• _To do_: Find and copy the lines in the records beneath this task that contain the word "Animals".

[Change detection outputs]

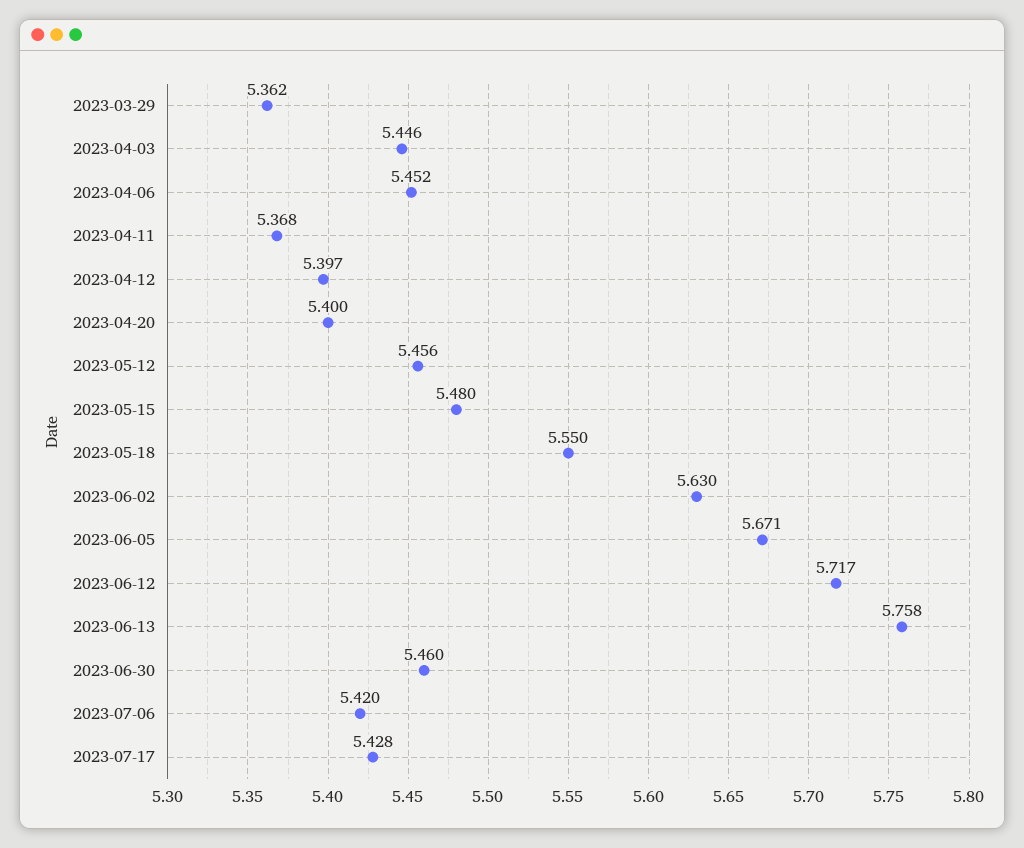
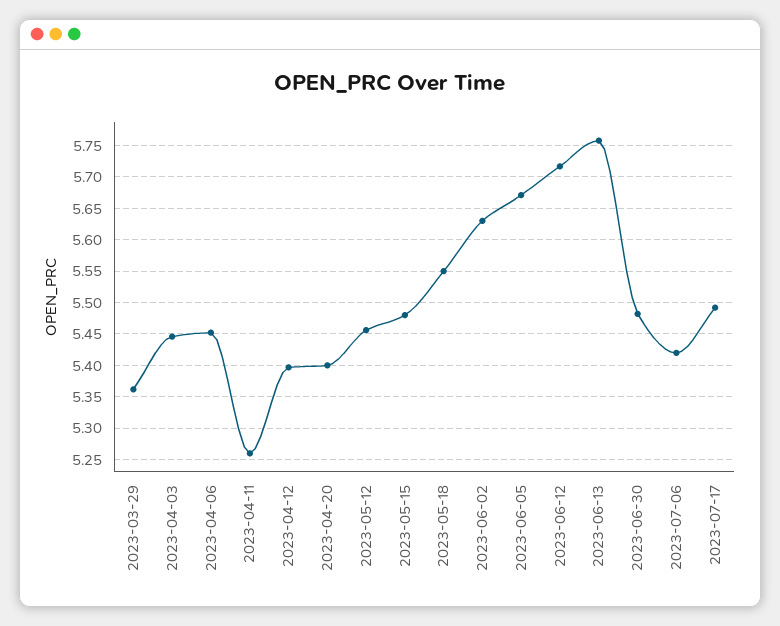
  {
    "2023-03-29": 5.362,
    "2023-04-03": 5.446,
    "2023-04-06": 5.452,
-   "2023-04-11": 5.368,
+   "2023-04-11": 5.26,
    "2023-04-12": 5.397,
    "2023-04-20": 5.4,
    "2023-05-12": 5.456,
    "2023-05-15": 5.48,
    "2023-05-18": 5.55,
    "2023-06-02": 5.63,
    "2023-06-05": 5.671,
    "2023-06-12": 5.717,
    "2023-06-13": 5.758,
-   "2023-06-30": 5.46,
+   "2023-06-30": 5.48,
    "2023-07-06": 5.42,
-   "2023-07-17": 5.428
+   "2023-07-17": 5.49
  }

--

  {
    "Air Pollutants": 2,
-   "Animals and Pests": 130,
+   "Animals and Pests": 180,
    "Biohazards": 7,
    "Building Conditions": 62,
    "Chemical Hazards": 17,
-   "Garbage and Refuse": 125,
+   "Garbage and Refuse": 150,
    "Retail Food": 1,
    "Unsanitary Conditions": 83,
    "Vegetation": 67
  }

• _Response to this exercise_:
-   "Animals and Pests": 130,
+   "Animals and Pests": 180,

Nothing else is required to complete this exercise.